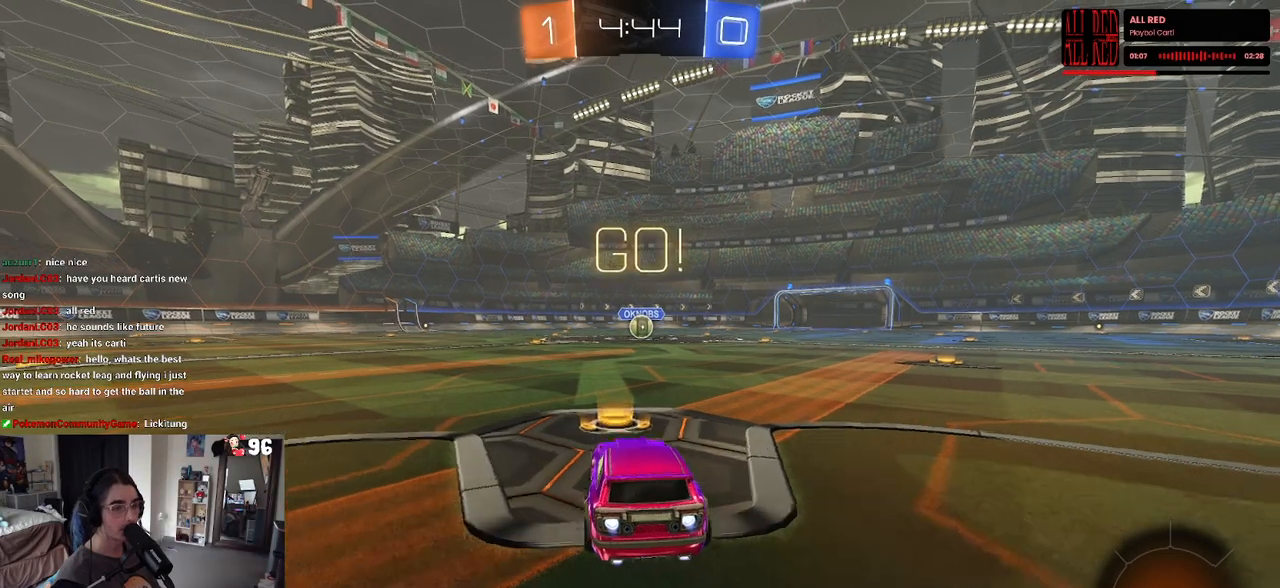
{"buttons": ["SQUARE", "R1", "R2"], "left_stick": "down", "right_stick": "center", "events": [[100, "CROSS", "down"], [133, "left_stick", "up"], [183, "CROSS", "up"], [200, "left_stick", "up-left"], [250, "CROSS", "down"], [300, "SQUARE", "down"], [317, "CROSS", "up"], [333, "left_stick", "down"]]}
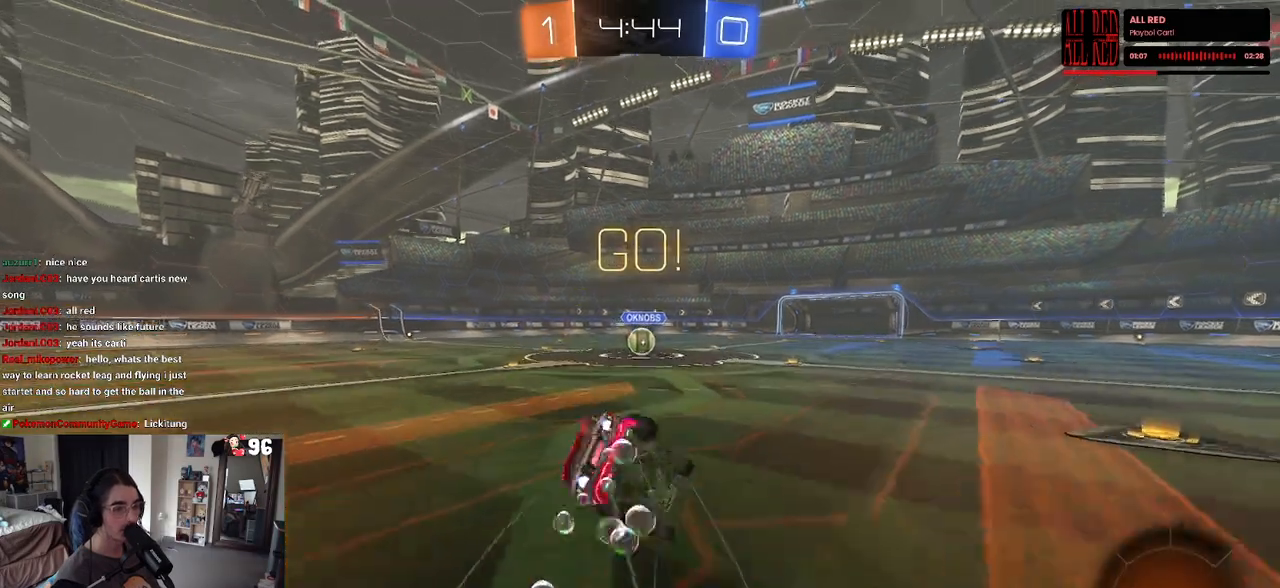
{"buttons": ["SQUARE", "R1", "R2"], "left_stick": "down-left", "right_stick": "center", "events": [[67, "R1", "up"], [150, "left_stick", "down-left"], [350, "R1", "down"]]}
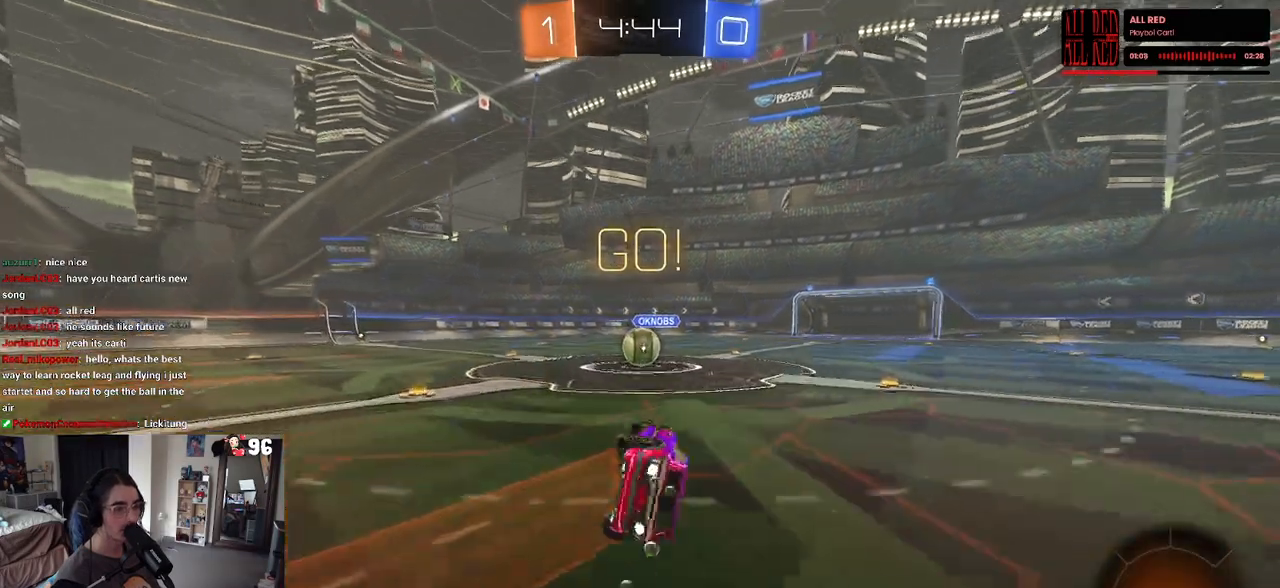
{"buttons": ["CROSS", "R2"], "left_stick": "right", "right_stick": "center", "events": [[300, "R1", "up"], [300, "left_stick", "center"], [317, "SQUARE", "up"], [417, "left_stick", "right"], [483, "CROSS", "down"]]}
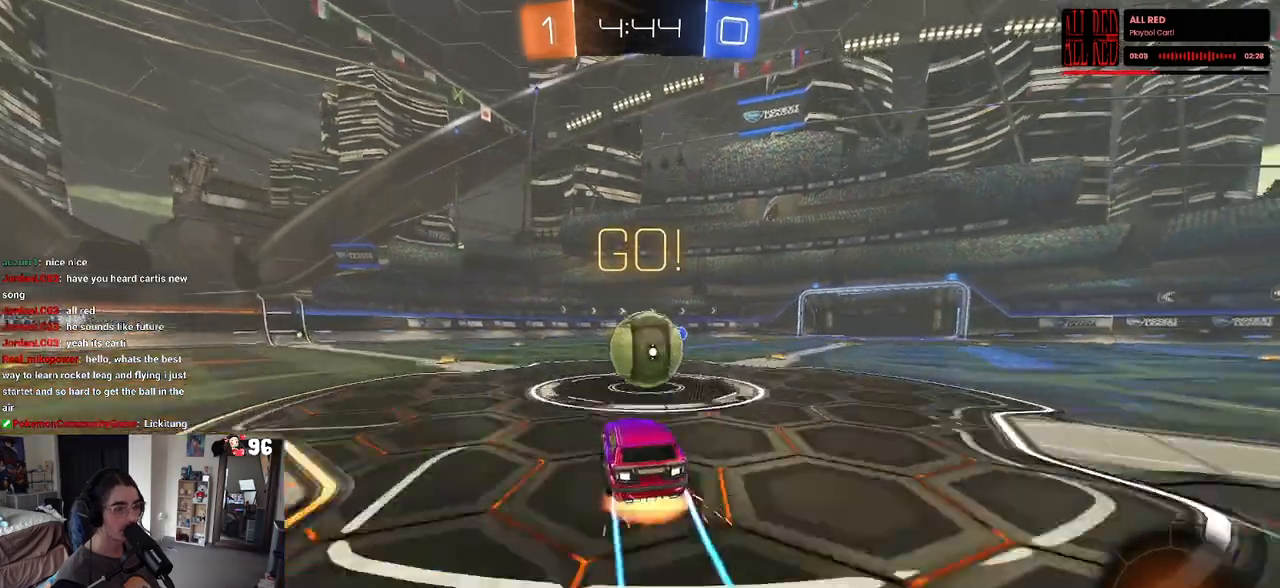
{"buttons": ["SQUARE", "R2"], "left_stick": "left", "right_stick": "center", "events": [[100, "CROSS", "up"], [183, "left_stick", "center"], [450, "left_stick", "left"], [500, "SQUARE", "down"]]}
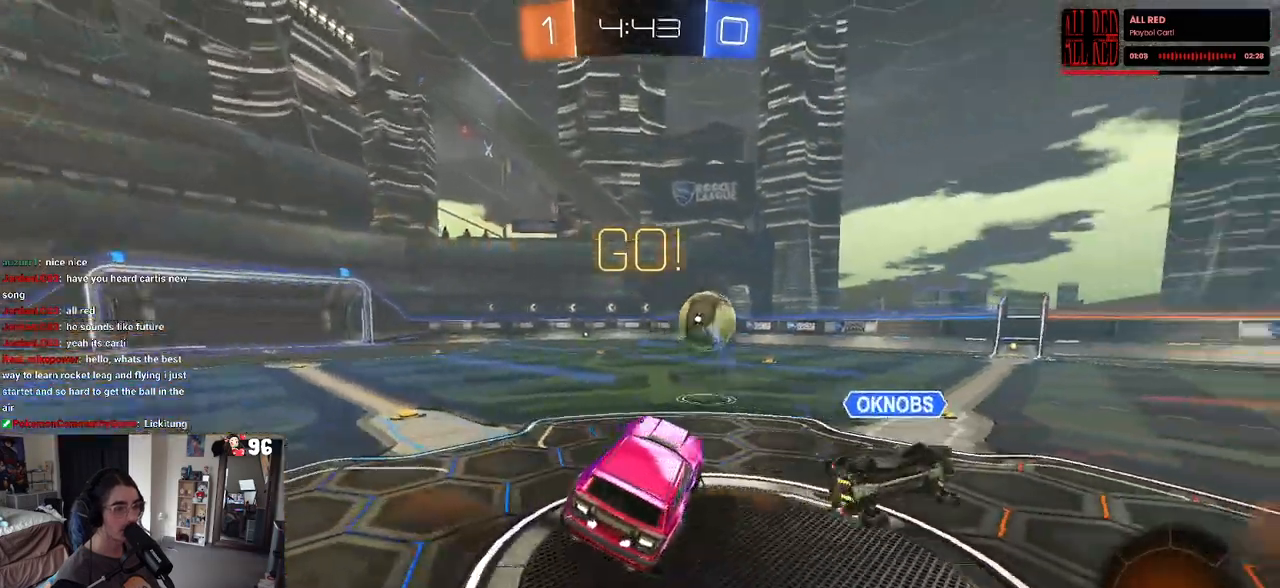
{"buttons": ["R2"], "left_stick": "up-right", "right_stick": "center", "events": [[150, "SQUARE", "up"], [250, "left_stick", "center"], [367, "left_stick", "right"], [450, "left_stick", "up-right"]]}
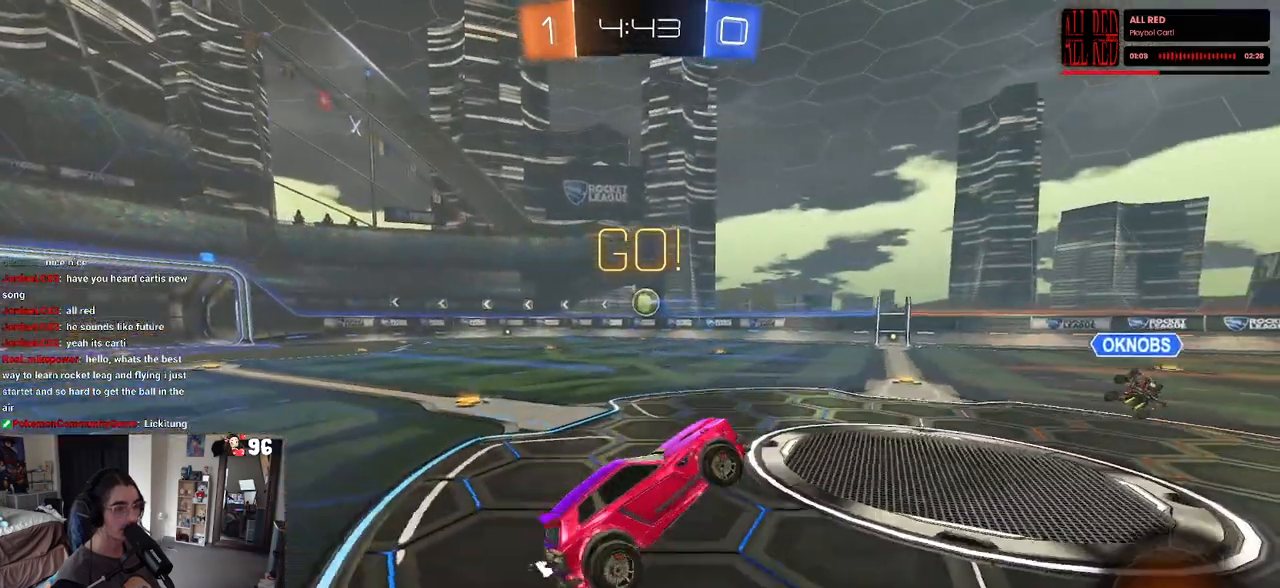
{"buttons": ["R2"], "left_stick": "up-left", "right_stick": "center", "events": [[183, "CROSS", "down"], [267, "left_stick", "up-left"], [283, "CROSS", "up"]]}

AIM OF THE TASK ->
Exclude all images, then retype the records above without alteration.

ANSWER TO THIS TASK ->
{"buttons": ["SQUARE", "R1", "R2"], "left_stick": "down", "right_stick": "center", "events": [[100, "CROSS", "down"], [133, "left_stick", "up"], [183, "CROSS", "up"], [200, "left_stick", "up-left"], [250, "CROSS", "down"], [300, "SQUARE", "down"], [317, "CROSS", "up"], [333, "left_stick", "down"]]}
{"buttons": ["SQUARE", "R1", "R2"], "left_stick": "down-left", "right_stick": "center", "events": [[67, "R1", "up"], [150, "left_stick", "down-left"], [350, "R1", "down"]]}
{"buttons": ["CROSS", "R2"], "left_stick": "right", "right_stick": "center", "events": [[300, "R1", "up"], [300, "left_stick", "center"], [317, "SQUARE", "up"], [417, "left_stick", "right"], [483, "CROSS", "down"]]}
{"buttons": ["SQUARE", "R2"], "left_stick": "left", "right_stick": "center", "events": [[100, "CROSS", "up"], [183, "left_stick", "center"], [450, "left_stick", "left"], [500, "SQUARE", "down"]]}
{"buttons": ["R2"], "left_stick": "up-right", "right_stick": "center", "events": [[150, "SQUARE", "up"], [250, "left_stick", "center"], [367, "left_stick", "right"], [450, "left_stick", "up-right"]]}
{"buttons": ["R2"], "left_stick": "up-left", "right_stick": "center", "events": [[183, "CROSS", "down"], [267, "left_stick", "up-left"], [283, "CROSS", "up"]]}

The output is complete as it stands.